The world record for the longest driven journey is held by a Swiss couple who set out in a Toyota Land Cruiser in 1984, four years before Otto was built. But it’s likely that Holtorf and Otto will be awarded the Guinness record for the most countries visited in a single vehicle.
Otto, to put it another way, is the world’s “most-travelled” car.
Asked which was the friendliest country they visited, Holtorf hesitates, and says “Ghana”, then adds, "and Australia". If it weren’t for the need to sterilise one’s car on entry (at considerable cost in time and money) Australia would be “perfect” he says.
But he also maintains that outside towns and cities, people are friendly in pretty much every country, all over the world.
The worst roads he experienced were in Zaire, now the Democratic Republic of Congo, where the potholes were "big enough to swallow Otto whole", he says.

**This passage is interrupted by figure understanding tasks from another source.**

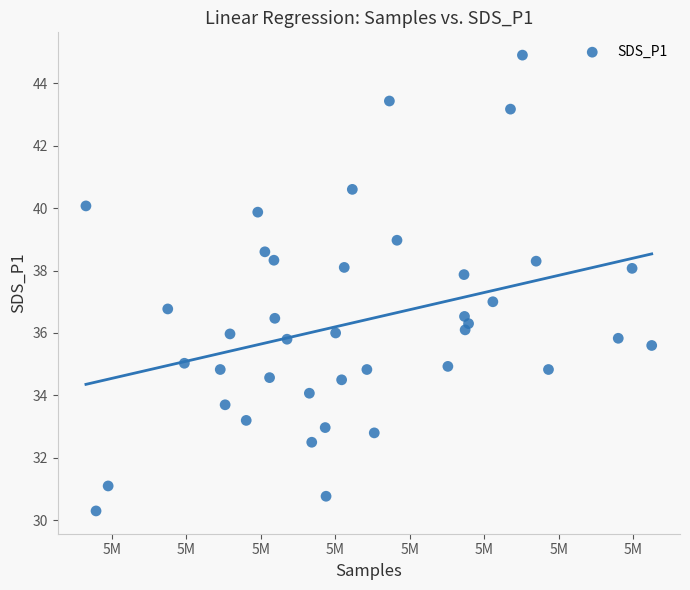

What is the range of Y values (max minus min)?

14.6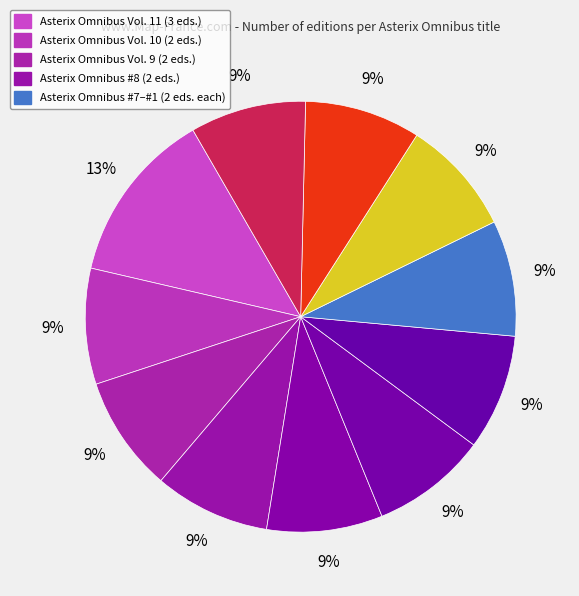

Rank the categories by value from lowest to highest.

Asterix Omnibus Vol. 10, Asterix Omnibus Vol. 9, Asterix Omnibus #8, Asterix Omnibus #7, Asterix Omnibus #6, Asterix Omnibus #5, Asterix Omnibus #4, Asterix Omnibus #3, Asterix Omnibus #2, Asterix Omnibus #1, Asterix Omnibus Vol. 11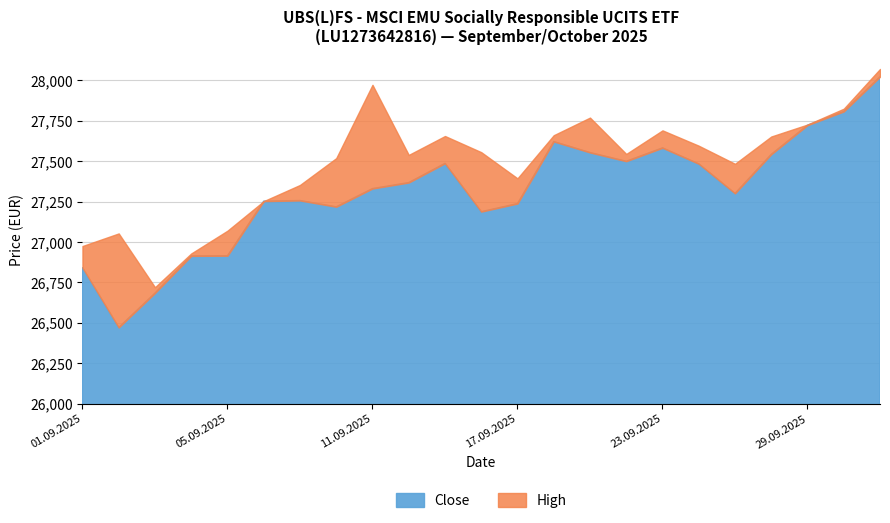

The Close series shows 26684 at 03.09.2025. True or false?

True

And the worst toilets? “We have found various degrees of toilet quality on earth,” Holtorf begins. “The worst one was and still is Russia. And the reason is quite straightforward. One of Russia’s social problems is vodka. The male population is just consuming too much vodka and after an extensive consumption of vodka, the toilet control might be a little bit out of control and for that reason toilets particularly public toilets in Russia are in very bad shape.”

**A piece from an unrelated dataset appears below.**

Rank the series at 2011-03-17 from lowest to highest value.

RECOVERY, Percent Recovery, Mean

He then adds: “Number two is China.”
Holtorf advises people not to moan about countries they visit. They cannot change them, so if they don’t like them, they should stay away.

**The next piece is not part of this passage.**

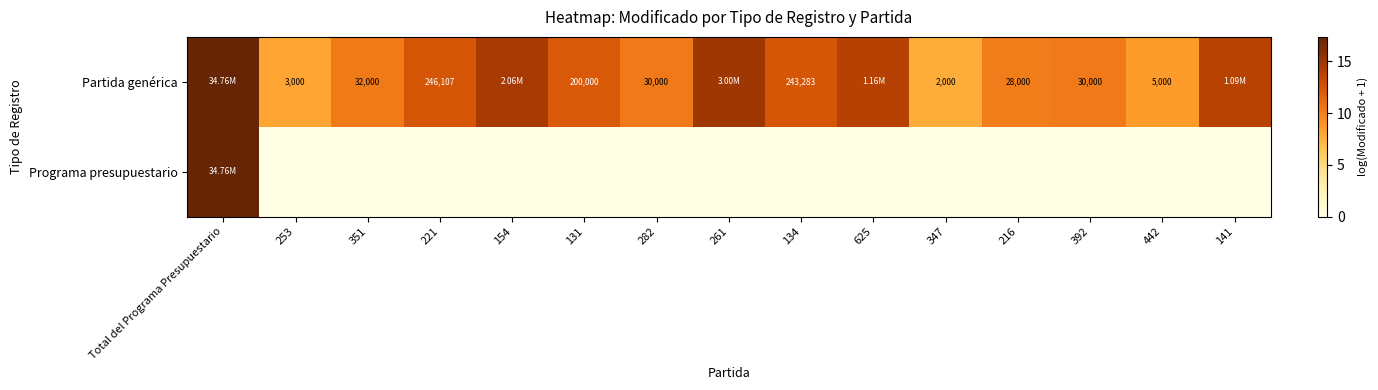

Is the value of Programa presupuestario at 253 greater than the value of Partida genérica at 347?

No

This week, Holtorf and Otto returned triumphantly to Berlin, and for a while it seems they will be exposed to the glare of publicity, on a lecture tour of the biggest Mercedes sales offices in Germany, and a handful overseas, including London, New York and Moscow.
Publicity is something that Holtorf never courted before, partly for security reasons - he felt safer with the lowest possible profile. But also, he says, he and Christine travelled for their own enjoyment, not to shout about it to other people.
Travellers who post daily updates on the web utterly perplex him - he doesn’t understand such misguided behaviour. Only a few subjects get him at all worked up – overpopulation, for example, or the West's wasteful disposable culture – but this is one of them. He has no plans to write a travelogue.
Otto will in due course take pride of place at the Mercedes museum in Stuttgart, with a fee exchanging hands that is likely to reflect the sum Holtorf estimates he has spent on the car over the years – 450,000 euros. That includes:
· More than 100,000 litres of fuel bought at widely varying prices - fully loaded, Otto consumes about 12 litres per 100km (that comes to about 20 miles per gallon)
· Shipping Otto in a container on 41 occasions, each costing an average of 3,500 euros, including payments to shipping agents, ports, and short-notice economy air fares for Holtorf and Christine
· Spare parts costing a total of 85,000 euros (adjusted for inflation) - twice the original price of the car
· About 100 ocean-going ferries (Denmark to Iceland, for example) and 200 river ferries
It’s a big sum, but Holtorf points out it boils down to less than 1,500 euros a month, and only one euro for every 2km.
At the end of his journey now, Holtorf marvels at how it ended up taking so long, and knows it amazes some other people too. He has a daughter from his first marriage who mocks him for trying to count “each individual straw in all the fields in all the world”.
He, on the other hand, feels that he has only “scratched the surface”.
He also never ceases to be amazed by the way his car performed. “When people praise me, I say it’s Otto,” he says. “The sturdiness and reliability of this car is absolutely astonishing.”
But parting with Otto won’t be too hard. He has another Mercedes at home – a right-hand-drive E class, which he bought in Indonesia in 1978 and took on long journeys in South America in the 1980s.
Being 10 years older than Otto, it is also, of course, pre-electronic. “It’s a very reliable, very basic car. I like it very much,” Holtorf says. "I like old stuff - no fancy stuff." It has done a mere 500,000km, so far. That’s just a snip.